Fluorescent antibodies are commercially available, and fully characterized antibodies are recommended to ensure consistency of results.

When fluorescent detection is not utilized, the loading control protein and the protein of interest must differ considerably in molecular weight so they are adequately separated by gel electrophoresis for accurate analysis.

=== Membrane stripping ===

Membranes need to be stripped and re-probed using a new set of detection antibodies when detecting multiple protein targets on the same blot. Ineffective stripping could result in a weak signal from the target protein. To prevent loss of the antigen, only three stripping incubations are recommended per membrane. It could be difficult to completely eliminate signal from highly-abundant proteins, so it is recommended that one detects lowly-expressed proteins first.
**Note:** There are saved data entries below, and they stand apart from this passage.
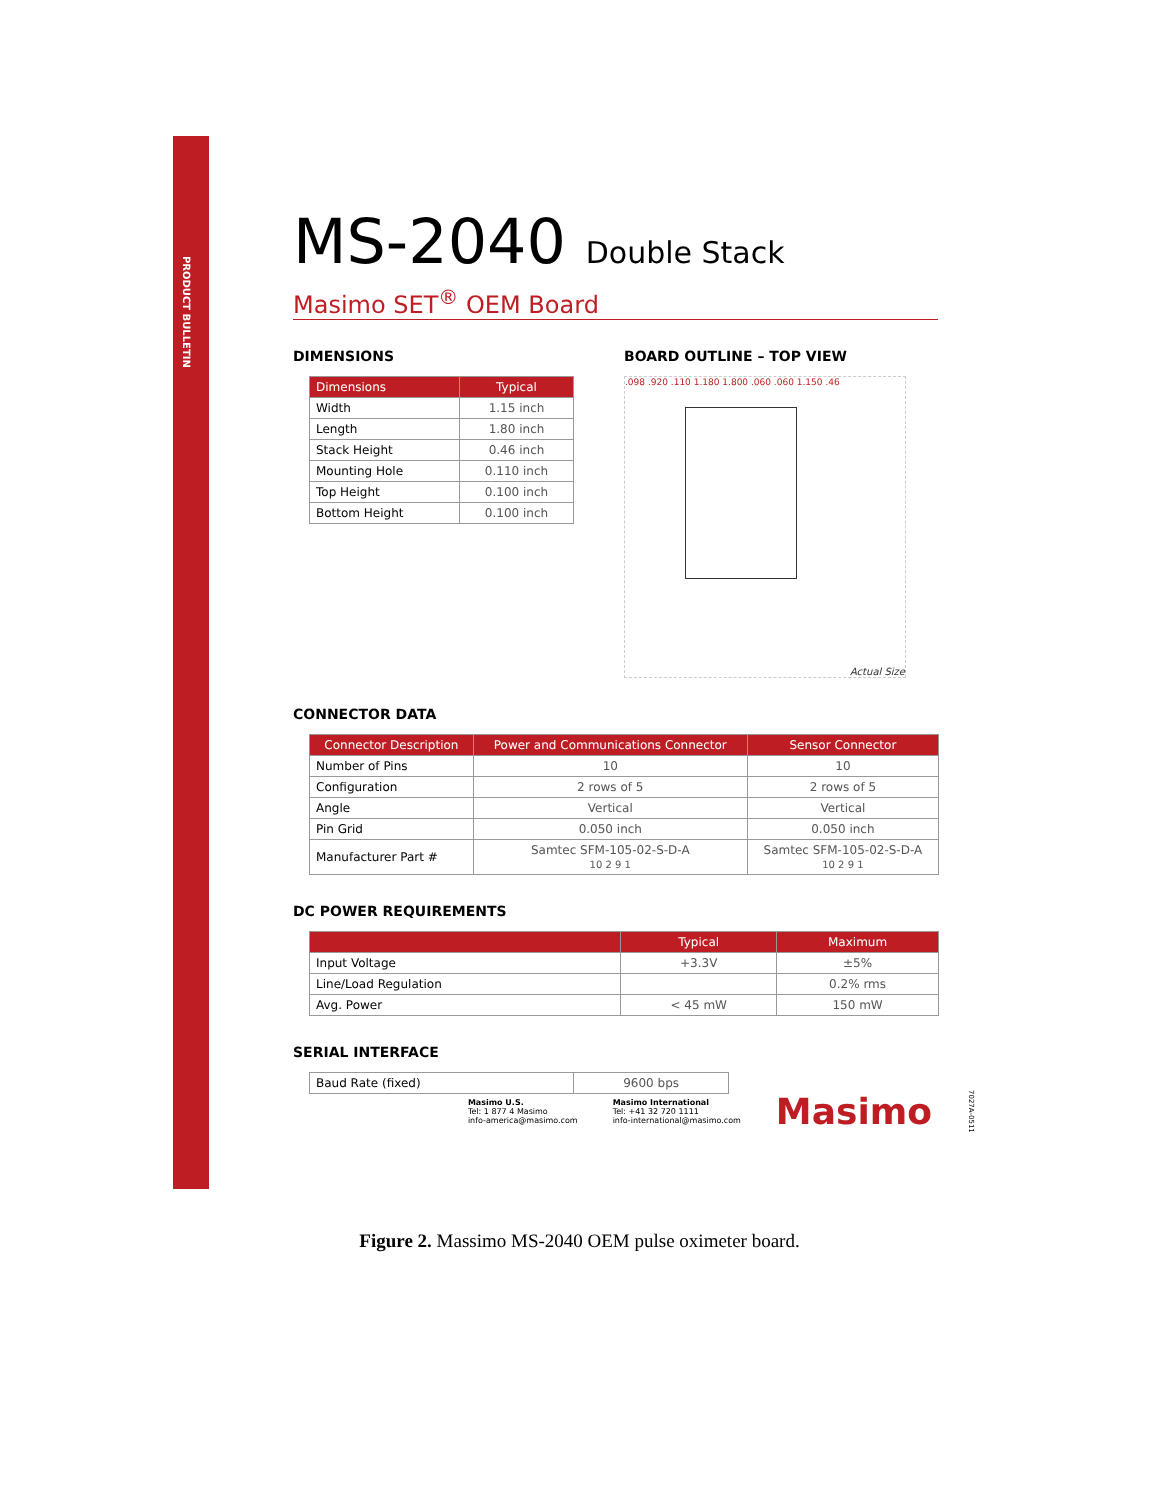PRODUCT BULLETIN
MS-2040 Double Stack
Masimo SET<sup>®</sup> OEM Board
DIMENSIONS
| Dimensions | Typical |
| --- | --- |
| Width | 1.15 inch |
| Length | 1.80 inch |
| Stack Height | 0.46 inch |
| Mounting Hole | 0.110 inch |
| Top Height | 0.100 inch |
| Bottom Height | 0.100 inch |
BOARD OUTLINE – TOP VIEW
.098 .920 .110 1.180 1.800 .060 .060 1.150 .46
Actual Size
CONNECTOR DATA
| Connector Description | Power and Communications Connector | Sensor Connector |
| --- | --- | --- |
| Number of Pins | 10 | 10 |
| Configuration | 2 rows of 5 | 2 rows of 5 |
| Angle | Vertical | Vertical |
| Pin Grid | 0.050 inch | 0.050 inch |
| Manufacturer Part # | Samtec SFM-105-02-S-D-A 10 2 9 1 | Samtec SFM-105-02-S-D-A 10 2 9 1 |
DC POWER REQUIREMENTS
| | Typical | Maximum |
| --- | --- | --- |
| Input Voltage | +3.3V | ±5% |
| Line/Load Regulation | | 0.2% rms |
| Avg. Power | < 45 mW | 150 mW |
SERIAL INTERFACE
| Baud Rate (fixed) | 9600 bps |
Masimo U.S.
Tel: 1 877 4 Masimo
info-america@masimo.com
Masimo International
Tel: +41 32 720 1111
info-international@masimo.com
Masimo
7027A-0511
Figure 2. Massimo MS-2040 OEM pulse oximeter board.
=== Exogenous spike-in controls ===

Since HKP levels can be inconsistent between tissues, scientists can control for the protein of interest by spiking in a pure, exogenous protein of a known concentration within the linear range of the antibody. Compared to HKP, a wider variety of proteins are available for spike-in controls.

== Total protein normalization ==

In total protein normalization (TPN), the abundance of the target protein is normalized to the total amount of protein in each lane. Because TPN is not dependent on a single loading control, validation of controls and stripping/reprobing of blots for detection of HKPs is not necessary. This can improve precision (down to 0.1 μg of total protein per lane), cost-effectiveness, and data reliability.

Fluorescent stains and stain-free gels require special equipment to visualize the proteins on the gel/blot. Stains may not cover the blot evenly; more stain might collect towards the edges of the blot than in the center. Non-uniformity in the image can result in inaccurate normalization.

=== Pre-antibody stains ===

Anionic dyes such as Ponceau S and Coomassie brilliant blue, and fluorescent dyes like Sypro Ruby and Deep Purple, are used before antibodies are added because they do not affect downstream immunodetection.

Ponceau S is a negatively charged reversible dye that stains proteins a reddish pink color and is removed easily by washing in water. The intensity of Ponceau S staining decreases quickly over time, so documentation should be conducted rapidly. A linear range of up to 140 μg is reported for Ponceau S with poor reproducibility due to its highly time-dependent staining intensity and low signal-to-noise ratio.

Fluorescent dyes like Sypro Ruby have a broad linear range and are more sensitive than anionic dyes. They are permanent, photostable stains that can be visualized with a standard UV or blue-light transilluminator or a laser scan. Membranes can then be documented either on film or digitally using a charge-coupled device camera. Sypro Ruby blot staining is time-intensive and tends to saturate above 50 μg of protein per lane.

=== Post-antibody stains ===
Amido black is a commonly used permanent post-antibody anionic stain that is more sensitive than Ponceau S. This stain is applied after immunodetection.

=== Stain-free technology ===

Stain-free technology employs an in-gel chemistry for imaging. This chemical reaction does not affect protein transfer or downstream antibody binding. Also, it does not involve staining/destaining steps, and the intensity of the bands remain constant over time.

Stain-free technology cannot detect proteins that do not contain tryptophan residues. A minimum of two tryptophans is needed to enable detection. The linear range for stain-free normalization is up to 80 μg of protein per lane for 18-well and up to 100 μg per lane for 12-well Criterion mid-sized gels. This range is compatible with typical protein loads in quantitative western blots and enables loading control calculations over a wide protein-loading range. A more efficient stain-free method has also recently become available. When using high protein loads, stain-free technology has demonstrated greater success than stains.